Getting their products to fashion brands

Resortecs’ proceeds from the stitching threads cover the disassembly costs, so sorters and recyclers don’t have to pay to operate the ovens. Fashion brands own the disassembled material, such as high-quality cotton or polyester, which are increasingly in demand.

They can sell the material to the recyclers or reuse it themselves in brand new garments.

Fashion brands never really had to deal with sorters or recyclers before.

Now, as  global economies transition from linear to circular, they are increasingly receptive to Resortecs’ products and expertise.

According to Rawaa, “brands are not circular savvy. They know about sustainability, and can manage materials, but they haven’t managed supply chains up until now.

So while Resortecs’ idea—threads that melt—seems so simple, the potential impact on the value chain is huge. Resortecs is the missing link in the circle. As Cédric notes, “it is really a supply chain risk management tool more than a stitching thread.”

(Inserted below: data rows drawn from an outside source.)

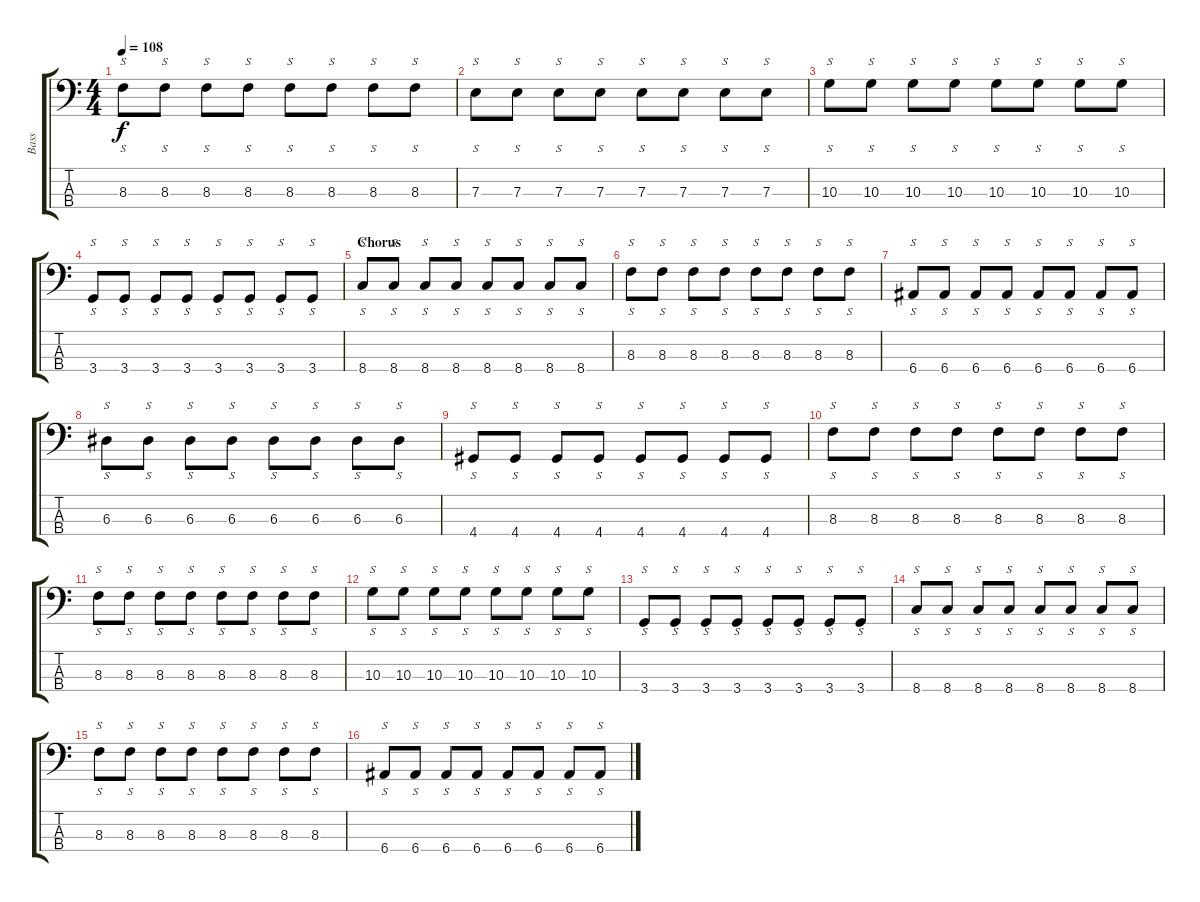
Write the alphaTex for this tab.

\track ("Bass" "Bass") {instrument electricbassfinger}
\staff {score tabs}
\tuning (G2 D2 A1 E1) {hide}
\ts (4 4)
\tempo 108
\clef f4
\ks c
8.3.8{s dy f} 8.3.8{s} 8.3.8{s} 8.3.8{s} 8.3.8{s} 8.3.8{s} 8.3.8{s} 8.3.8{s} |
7.3.8{s} 7.3.8{s} 7.3.8{s} 7.3.8{s} 7.3.8{s} 7.3.8{s} 7.3.8{s} 7.3.8{s} |
10.3.8{s} 10.3.8{s} 10.3.8{s} 10.3.8{s} 10.3.8{s} 10.3.8{s} 10.3.8{s} 10.3.8{s} |
3.4.8{s} 3.4.8{s} 3.4.8{s} 3.4.8{s} 3.4.8{s} 3.4.8{s} 3.4.8{s} 3.4.8{s} |
\section ("" "Chorus")
8.4.8{s} 8.4.8{s} 8.4.8{s} 8.4.8{s} 8.4.8{s} 8.4.8{s} 8.4.8{s} 8.4.8{s} |
8.3.8{s} 8.3.8{s} 8.3.8{s} 8.3.8{s} 8.3.8{s} 8.3.8{s} 8.3.8{s} 8.3.8{s} |
6.4.8{s} 6.4.8{s} 6.4.8{s} 6.4.8{s} 6.4.8{s} 6.4.8{s} 6.4.8{s} 6.4.8{s} |
6.3.8{s} 6.3.8{s} 6.3.8{s} 6.3.8{s} 6.3.8{s} 6.3.8{s} 6.3.8{s} 6.3.8{s} |
4.4.8{s} 4.4.8{s} 4.4.8{s} 4.4.8{s} 4.4.8{s} 4.4.8{s} 4.4.8{s} 4.4.8{s} |
8.3.8{s} 8.3.8{s} 8.3.8{s} 8.3.8{s} 8.3.8{s} 8.3.8{s} 8.3.8{s} 8.3.8{s} |
8.3.8{s} 8.3.8{s} 8.3.8{s} 8.3.8{s} 8.3.8{s} 8.3.8{s} 8.3.8{s} 8.3.8{s} |
10.3.8{s} 10.3.8{s} 10.3.8{s} 10.3.8{s} 10.3.8{s} 10.3.8{s} 10.3.8{s} 10.3.8{s} |
3.4.8{s} 3.4.8{s} 3.4.8{s} 3.4.8{s} 3.4.8{s} 3.4.8{s} 3.4.8{s} 3.4.8{s} |
8.4.8{s} 8.4.8{s} 8.4.8{s} 8.4.8{s} 8.4.8{s} 8.4.8{s} 8.4.8{s} 8.4.8{s} |
8.3.8{s} 8.3.8{s} 8.3.8{s} 8.3.8{s} 8.3.8{s} 8.3.8{s} 8.3.8{s} 8.3.8{s} |
6.4.8{s} 6.4.8{s} 6.4.8{s} 6.4.8{s} 6.4.8{s} 6.4.8{s} 6.4.8{s} 6.4.8{s}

Textile waste consumes enormous quantities of raw materials and water, uses hazardous chemicals, and generates up to 10% of global greenhouse emissions.

An externally reviewed life cycle assessment showed that adopting Resortecs’ solution and coupling it with effective recycling can lower a denim garment’s CO2 footprint by up to 50%. For every pair of jeans that is recycled and made into a new one, water use can be reduced by about 3 000 litres.

Resortecs was one of the 2022 finalists in the European Investment Bank Institute’s Social Innovation Tournament, which supports entrepreneurs making a social, ethical or environmental impact.

>@Resortecs
© Resortecs

Smart DisassemblyTM

Expanding collaboration with famous fashion brands

Inditex produced a denim collection with Resortecs threads for the Bershka brand in the summer of 2022.

Laura Dominguez, a designer for Bershka, says that “starting the design process already thinking of the second life of our product, as well as having the chance to work with innovative techniques and materials, is a very challenging process. We are really liking the results with Resortecs.”

Also in 2022, Resortecs worked with Decathlon’s Wedze on recyclable ski jackets, which are particularly complex, multi-material garments.

This year and in 2024 the company is scaling up, discussing off-take agreements with other major fashion players looking to implement its process at scale­­­­.

By 2040, Resortecs hopes to help reduce CO2 emissions by 40 billion metric tons. The start-up’s ultimate goal, says Cédric, is nothing less than “to become the new benchmark in the fashion industry.”